The ggplot function begins the chart - this takes the dataset and the variables to be plotted on the x + y axis. The x + y variables have to be wrapped within the aes (aesthetic) function.

Please note that because ggplot2 was one of the first designed tidyverse packages, it does not currently operate with the pipe. Instead it uses the + sign, which works in a similar fashion to the pipe.

To specify the type of chart, a geom_ function is required - geom_col in this case. Use the fill argument to change the colour of the columns - by default it will be grey.

As there are a large number of PCN labels for the x-axis, the labels will overlap. Therefore the coord_flip() function is used to flip PCN to the x-axis and enable the labels to be readable.

6.3 Chart customisation

ggplot(
  pcn,
  aes(
    reorder(PCN, Population), # order PCN by population
    Population
  ) 
) +
  geom_col(fill = "lightgreen") +
  coord_flip() +
  xlab("PCN") + # rename PCN axis
  scale_y_continuous(expand = c(0, 0)) # remove space

ggplot2 allows significant chart customisation, the above code includes a few examples:

Use the reorder function when the x + y variables are called to order the columns.

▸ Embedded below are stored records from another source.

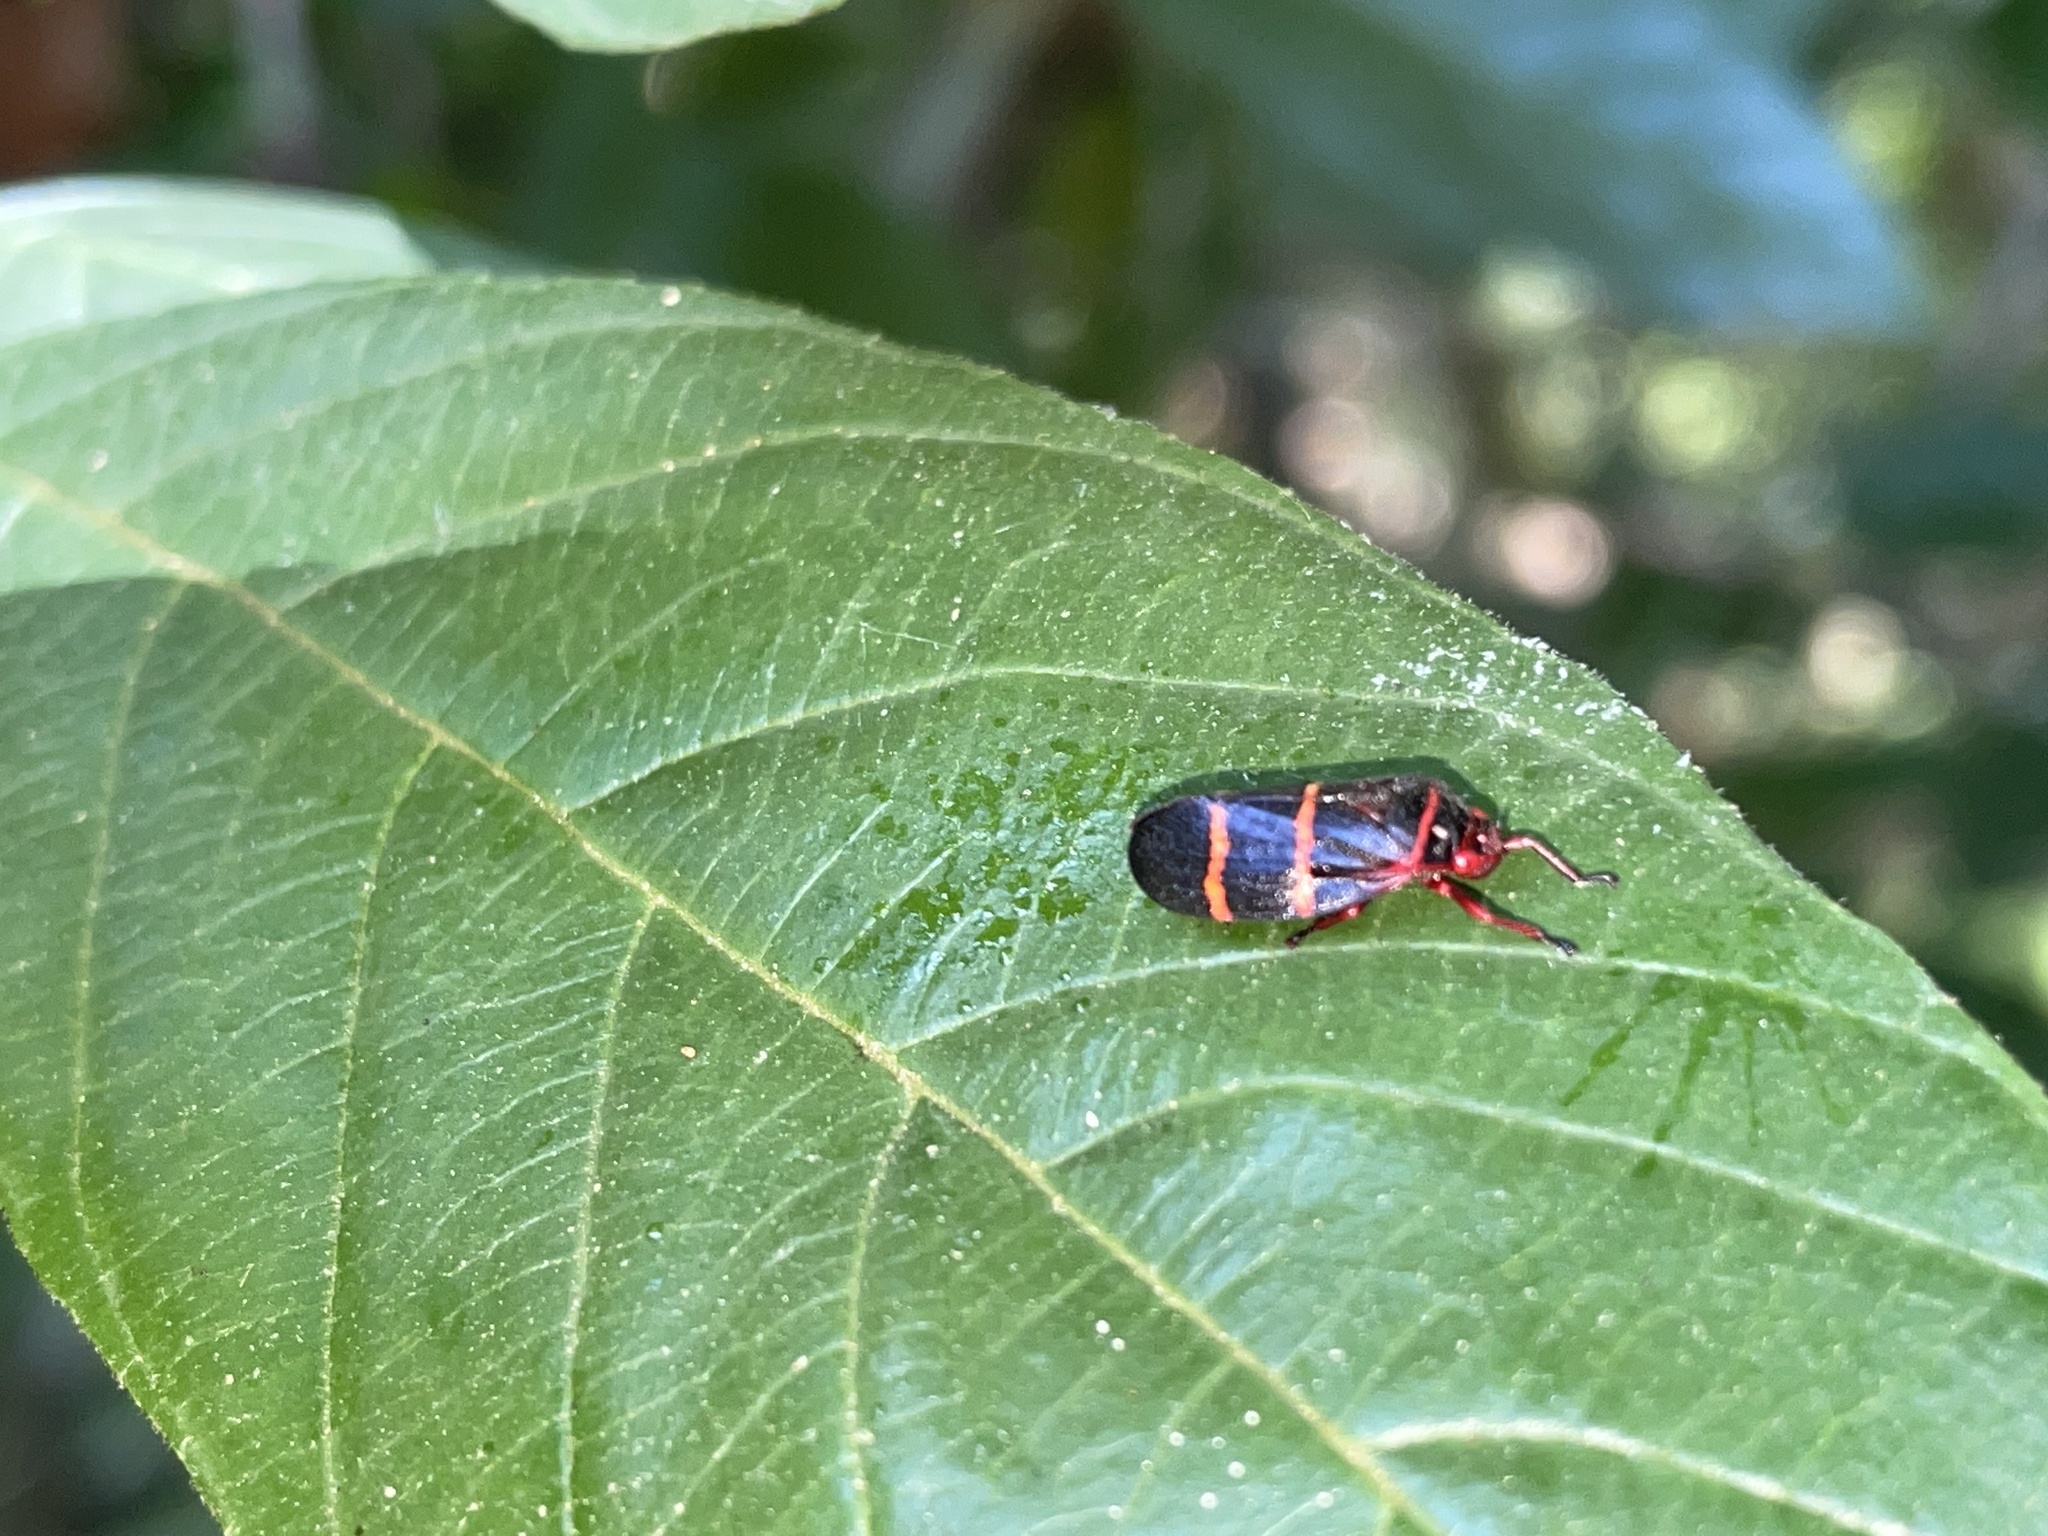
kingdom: Animalia
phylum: Arthropoda
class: Insecta
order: Hemiptera
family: Cercopidae
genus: Prosapia
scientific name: Prosapia bicincta
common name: Twolined spittlebug
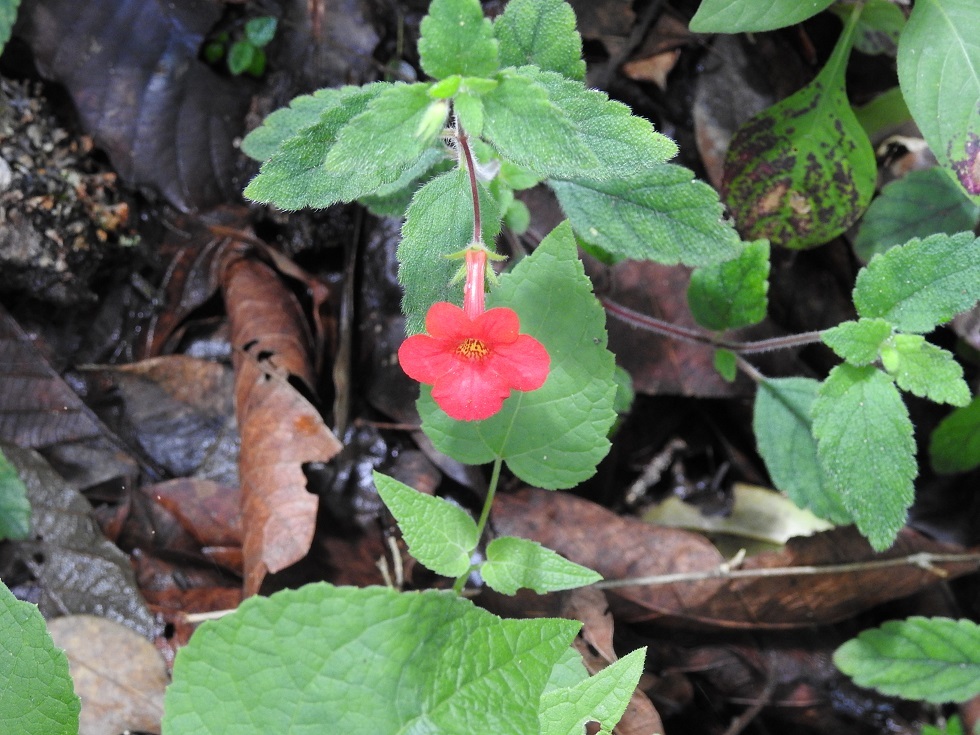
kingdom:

Use the xlab or ylab functions to rename each axis. When the reorder function is used, the axis will be renamed reorder(x,y) - the xlab function allows this to be corrected.

Use the code scale_y_continuous(expand = c(0,0)) to remove the space between the PCN labels and the columns.

6.4 Combining chart elements

average_pop <- mean(pcn$Population)

ggplot(
  pcn,
  aes(
    reorder(PCN, Population), 
    Population
  ) 
) +
  geom_col(fill = "lightgreen") +
  coord_flip() +
  xlab("PCN") + 
  geom_hline(yintercept = average_pop, color = "blue") + # avg population
  scale_y_continuous(expand = c(0, 0)) 

Multiple elements can be added to the chart. The above code adds a benchmark line to indicate average PCN population.

The average population can be derived and then passed through to the geom_hline function to indicate the PCN average.

6.5 Interactive charts

library(plotly)

ggplotly(
  ggplot(
    pcn,
    aes(
      reorder(PCN, Population),
      Population,
      text = paste0( # customisable tooltip using html
        "PCN: ", PCN,
        "<br>",
        "Population: ", Population,
        "<br>",
        Group
      )
    )
  ) +
    geom_col(fill = "lightgreen") +
    coord_flip() +
    xlab("PCN") +
    geom_hline(yintercept = average_pop, color = "blue") +
    scale_y_continuous(expand = c(0, 0)),
  tooltip = "text" # ensures tooltip is changed
) %>% config(displayModeBar = F)

The plotly package converts ggplot2 plots to interactive charts. Simply wrap the existing ggplot2 code in the ggplotly function.

To edit the tooltip, edit the text argument within the aes() function. This can take html for formatting. Ensure tooltip = “text” is included at the end of the ggplotly function.

To turn off the option buttons created by plotly, use %>% config(displayModeBar = F).